Work to complete:
The records below need to be repeated exactly, with every picture left out.

BEGIN Data to process

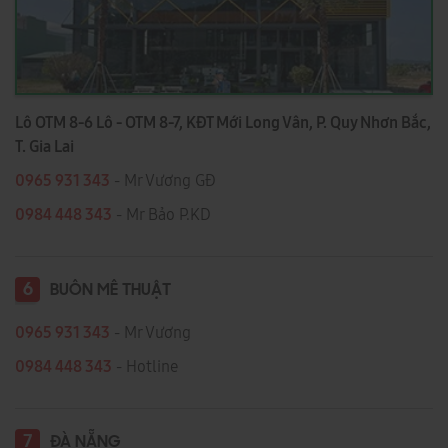
Lô OTM 8-6 Lô - OTM 8-7, KĐT Mới Long Vân, P. Quy Nhơn Bắc,
T. Gia Lai
0965 931 343
- Mr Vương GĐ
0984 448 343
- Mr Bảo P.KD
6
BUÔN MÊ THUẬT
0965 931 343
- Mr Vương
0984 448 343
- Hotline
7
ĐÀ NẴNG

END Data to process

Exercise solution:
Lô OTM 8-6 Lô - OTM 8-7, KĐT Mới Long Vân, P. Quy Nhơn Bắc,
T. Gia Lai
0965 931 343
- Mr Vương GĐ
0984 448 343
- Mr Bảo P.KD
6
BUÔN MÊ THUẬT
0965 931 343
- Mr Vương
0984 448 343
- Hotline
7
ĐÀ NẴNG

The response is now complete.